Выбрать главу

— Не согласен, — сказал Павел. — По-моему, наоборот. Это же круче всего — услышать автора. Вспомни Высоцкого. Кто бы мог так прочитать или спеть?

— А я согласна, — парировала супруга. — Послушай, как поэты стихи читают. Или поэтессы. Неловко слушать. Думаешь: да успокойтесь, женщина! Ну сирень, ну канделябры. Что ж вы так убиваетесь!

— Слишком много отвлекающих обстоятельств, — продолжал Стемнин. — Голос не нравится. Запах. Заикается человек. Или прическа у него не та, или галстук. Он говорит что-то важное, а ты думаешь: живет один, бедолага, никто за ним не приглядывает, вот и болтаются на шее дурацкие пальмы.

— Оригинальное предложение, — вежливо сказал Хронов. — Я подумаю.

— Можно, я тоже подумаю? Прямо сейчас.

Со стола была убрана посуда, бутылки, остатки закусок, вазочки с икрой и вареньем, скатерть в бледных пятнах скомкана и спрятана, а на ее место постелена свежая.

Девушки курили на кухне, Павел и Георгий от нечего делать наносили друг другу смертельные удары в голову и в корпус посредством игровой приставки, а Стемнин потихоньку вышел на балкон и притворил за собой дверь. За тридцать с лишним лет во дворе этого дома так и не выросло ничего, кроме деревянного гриба над пустой песочницей да с десяток высоких тополей с вечноосенними листьями. Ни травы, ни цветочных клумб, ни кустарника — только убитая пыль и аксельбанты асфальтовых дорожек.

Стемнин с удовольствием окунулся в вечерний московский шум, не разбирая в нем ни единой подробности. Все внимание вцепилось в тонкие синие черточки, которые он выводил в блокноте:

«Уважаемые Вартан Мартиросович и Адель Самвеловна!

Я не решился бы написать вам, не будь мое положение так серьезно…»

Стемнин зачеркнул слова про положение и вместо этого написал:

«…если бы не надеялся объяснить мое отношение к Ануш и к вам, ее семье. Думаю, для вас не секрет, что я люблю вашу дочь и уже много лет…»

— Гош! — крикнул Стемнин с балкона в комнату. — Сколько вы с Ануш встречаетесь?

— А что? — спросила Нюша. — Ой, что это ты там делаешь?

Компания потянулась на балкон, но Стемнин бесцеремонно всех вытолкал:

— Все, все. Спасибо. Идите отсюда.

— Напиши, что его тошнит от кофе по-турецки! — успел крикнуть Паша.

Стемнин вздохнул, и ручка опять полетела по странице:

«…не вижу своей жизни без нее. Наверное, это даже смешно — быть привязанным к кому-то так, что любая мысль выводит на него. Гляжу на бутафорский камин — и представляю Ануш зимой в нашем будущем доме. Вижу телефон — и в голове ее номер, ее голос. Мне хочется знать ее с самого рождения, предотвратить все обиды и неприятности, которые могли выпасть на ее долю еще до нашего знакомства. Мне дорого все, что связано с Ануш, и поэтому вы и ваше отношение не могут быть мне безразличны. Я понимаю ваш страх и естественное недоверие ко всякому, кто может ее у вас отнять…»

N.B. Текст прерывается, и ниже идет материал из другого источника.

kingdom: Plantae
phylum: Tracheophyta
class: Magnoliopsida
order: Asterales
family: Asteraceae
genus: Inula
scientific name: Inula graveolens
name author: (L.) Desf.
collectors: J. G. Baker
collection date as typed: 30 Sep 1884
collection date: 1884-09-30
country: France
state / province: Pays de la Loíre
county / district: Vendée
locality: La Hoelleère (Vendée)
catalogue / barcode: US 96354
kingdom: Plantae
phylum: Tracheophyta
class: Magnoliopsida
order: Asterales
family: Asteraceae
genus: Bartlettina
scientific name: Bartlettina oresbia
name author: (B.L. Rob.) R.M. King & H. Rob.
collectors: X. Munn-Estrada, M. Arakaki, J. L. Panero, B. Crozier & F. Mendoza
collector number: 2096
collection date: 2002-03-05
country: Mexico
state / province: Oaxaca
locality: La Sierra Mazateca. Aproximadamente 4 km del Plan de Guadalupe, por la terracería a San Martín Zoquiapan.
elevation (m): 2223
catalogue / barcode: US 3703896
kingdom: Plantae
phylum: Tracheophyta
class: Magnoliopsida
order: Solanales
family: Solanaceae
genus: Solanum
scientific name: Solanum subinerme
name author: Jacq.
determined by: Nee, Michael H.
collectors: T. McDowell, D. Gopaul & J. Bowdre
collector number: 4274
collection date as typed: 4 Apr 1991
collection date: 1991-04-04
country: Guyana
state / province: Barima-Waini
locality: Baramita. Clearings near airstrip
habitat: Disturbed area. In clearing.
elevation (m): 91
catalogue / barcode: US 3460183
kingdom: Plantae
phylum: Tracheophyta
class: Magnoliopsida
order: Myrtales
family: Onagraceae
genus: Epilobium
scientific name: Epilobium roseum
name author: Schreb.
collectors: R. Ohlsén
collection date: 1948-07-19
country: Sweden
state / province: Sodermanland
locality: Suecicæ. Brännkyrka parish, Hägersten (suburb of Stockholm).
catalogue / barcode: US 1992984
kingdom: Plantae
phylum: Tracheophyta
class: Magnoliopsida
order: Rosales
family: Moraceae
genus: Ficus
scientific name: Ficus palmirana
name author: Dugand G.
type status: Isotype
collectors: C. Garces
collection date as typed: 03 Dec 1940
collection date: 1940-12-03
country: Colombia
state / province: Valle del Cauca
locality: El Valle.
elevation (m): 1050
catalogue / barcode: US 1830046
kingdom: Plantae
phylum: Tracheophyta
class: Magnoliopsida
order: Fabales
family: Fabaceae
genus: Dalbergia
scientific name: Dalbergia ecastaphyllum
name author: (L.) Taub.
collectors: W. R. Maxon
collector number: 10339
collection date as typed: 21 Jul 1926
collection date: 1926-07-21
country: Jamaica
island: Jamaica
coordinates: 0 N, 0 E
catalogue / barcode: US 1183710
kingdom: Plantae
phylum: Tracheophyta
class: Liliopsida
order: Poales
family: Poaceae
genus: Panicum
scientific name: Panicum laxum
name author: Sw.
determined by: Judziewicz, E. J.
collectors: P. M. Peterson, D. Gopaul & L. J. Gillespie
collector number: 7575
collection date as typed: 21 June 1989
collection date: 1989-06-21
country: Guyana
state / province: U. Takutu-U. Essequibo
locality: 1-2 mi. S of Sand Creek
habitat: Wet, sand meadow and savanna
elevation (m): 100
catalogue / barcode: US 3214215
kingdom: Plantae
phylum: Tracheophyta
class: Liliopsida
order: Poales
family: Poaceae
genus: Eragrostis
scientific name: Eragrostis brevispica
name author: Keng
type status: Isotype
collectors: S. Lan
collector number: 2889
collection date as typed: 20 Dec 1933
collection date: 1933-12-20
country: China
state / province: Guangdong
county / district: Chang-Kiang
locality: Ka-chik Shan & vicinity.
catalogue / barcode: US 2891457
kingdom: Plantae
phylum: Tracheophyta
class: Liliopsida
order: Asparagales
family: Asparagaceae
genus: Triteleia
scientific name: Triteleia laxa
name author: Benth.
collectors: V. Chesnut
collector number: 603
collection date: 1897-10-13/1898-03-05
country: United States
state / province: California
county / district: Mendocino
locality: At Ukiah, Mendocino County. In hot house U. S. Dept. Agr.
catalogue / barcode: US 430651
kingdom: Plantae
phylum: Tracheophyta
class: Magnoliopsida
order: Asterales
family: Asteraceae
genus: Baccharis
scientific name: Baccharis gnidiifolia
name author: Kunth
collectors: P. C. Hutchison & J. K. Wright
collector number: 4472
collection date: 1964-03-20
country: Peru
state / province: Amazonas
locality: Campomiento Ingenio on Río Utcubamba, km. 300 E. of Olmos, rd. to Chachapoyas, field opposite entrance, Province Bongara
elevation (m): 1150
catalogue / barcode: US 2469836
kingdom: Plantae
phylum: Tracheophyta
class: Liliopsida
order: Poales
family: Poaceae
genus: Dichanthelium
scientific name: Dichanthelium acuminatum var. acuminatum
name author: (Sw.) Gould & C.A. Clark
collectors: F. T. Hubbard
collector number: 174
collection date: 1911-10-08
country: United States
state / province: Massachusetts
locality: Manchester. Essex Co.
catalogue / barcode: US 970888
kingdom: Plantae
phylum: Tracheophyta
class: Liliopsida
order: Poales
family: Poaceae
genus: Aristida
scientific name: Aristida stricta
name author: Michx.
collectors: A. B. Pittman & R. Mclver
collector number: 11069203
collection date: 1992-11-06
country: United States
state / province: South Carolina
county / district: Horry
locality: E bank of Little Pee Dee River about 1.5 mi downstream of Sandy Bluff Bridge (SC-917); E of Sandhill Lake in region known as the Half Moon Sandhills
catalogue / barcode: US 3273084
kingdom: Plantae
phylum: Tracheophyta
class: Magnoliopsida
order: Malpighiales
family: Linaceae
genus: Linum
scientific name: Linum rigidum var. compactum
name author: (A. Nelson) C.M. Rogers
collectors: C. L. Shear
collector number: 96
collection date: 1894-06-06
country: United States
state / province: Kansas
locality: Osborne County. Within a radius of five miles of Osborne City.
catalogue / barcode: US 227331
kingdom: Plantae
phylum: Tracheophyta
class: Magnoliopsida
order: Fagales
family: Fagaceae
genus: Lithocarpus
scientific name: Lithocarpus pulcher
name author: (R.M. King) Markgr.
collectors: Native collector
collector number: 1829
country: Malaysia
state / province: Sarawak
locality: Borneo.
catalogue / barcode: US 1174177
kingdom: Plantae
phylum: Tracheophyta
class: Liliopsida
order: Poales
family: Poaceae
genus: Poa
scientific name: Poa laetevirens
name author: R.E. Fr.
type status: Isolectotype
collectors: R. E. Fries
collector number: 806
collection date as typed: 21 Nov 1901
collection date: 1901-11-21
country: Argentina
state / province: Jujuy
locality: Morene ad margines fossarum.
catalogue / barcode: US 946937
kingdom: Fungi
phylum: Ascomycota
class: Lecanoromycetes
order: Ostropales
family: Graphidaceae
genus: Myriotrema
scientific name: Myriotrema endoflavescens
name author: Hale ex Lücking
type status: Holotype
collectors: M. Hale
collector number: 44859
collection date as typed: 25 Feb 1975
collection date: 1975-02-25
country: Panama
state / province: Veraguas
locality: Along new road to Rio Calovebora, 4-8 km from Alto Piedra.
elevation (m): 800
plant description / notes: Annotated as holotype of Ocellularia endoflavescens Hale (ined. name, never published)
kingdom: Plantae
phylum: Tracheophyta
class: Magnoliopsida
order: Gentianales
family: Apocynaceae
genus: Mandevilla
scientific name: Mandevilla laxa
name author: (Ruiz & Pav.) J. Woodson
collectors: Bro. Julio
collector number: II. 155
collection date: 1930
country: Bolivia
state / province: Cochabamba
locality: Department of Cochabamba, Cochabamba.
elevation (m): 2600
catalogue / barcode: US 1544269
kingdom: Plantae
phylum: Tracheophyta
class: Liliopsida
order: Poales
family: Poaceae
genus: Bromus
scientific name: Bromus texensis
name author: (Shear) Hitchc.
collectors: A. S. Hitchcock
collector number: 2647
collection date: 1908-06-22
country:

Нет, «отнять» не годилось.

«…ко всякому, кто может навредить вашей дочери. Любя, я и сам стремлюсь оградить ее от любой напасти. Поэтому прошу вас понять и признать: мы на одной стороне. Главное, чего хочу я, полностью совпадает и с вашим желанием — сделать Ануш счастливой. Главное, чего я мог бы опасаться, — недодать ей счастья. Зная, как Ануш любит и уважает вас, я не решился бы противопоставлять наши с ней отношения миру ее семьи. Тем более что этот мир мне самому очень симпатичен…»

Ну Георгий, подумал Стемнин, покачав головой… Он уже не слышал ни музыки и разговоров в комнате, ни городского гула, не обращал внимания на сгустившийся сумрак, из-за которого бумага стала шершаво-голубой.

3

Наконец все было готово. Он перечитал еще раз. Тщательно вымарывал все зачеркнутые слова, пока на их месте не появились плотные, вдавленные в бумагу чернильные прямоугольники. Только сейчас он заметил, что на улице совсем стемнело, и подивился, как мог писать в такой темноте. Взгляды сидящих в комнате обратились на Стемнина.

— Тихо. Тишина! Илья будет письмо читать. — Лина выключила музыку.

— Не умею я читать. Лучше сами прочтите.

— Отлично. Ну-ка подай его сюда! — обрадовался Паша.

— Нет, Павел. Ты будешь святотатствовать и глумиться.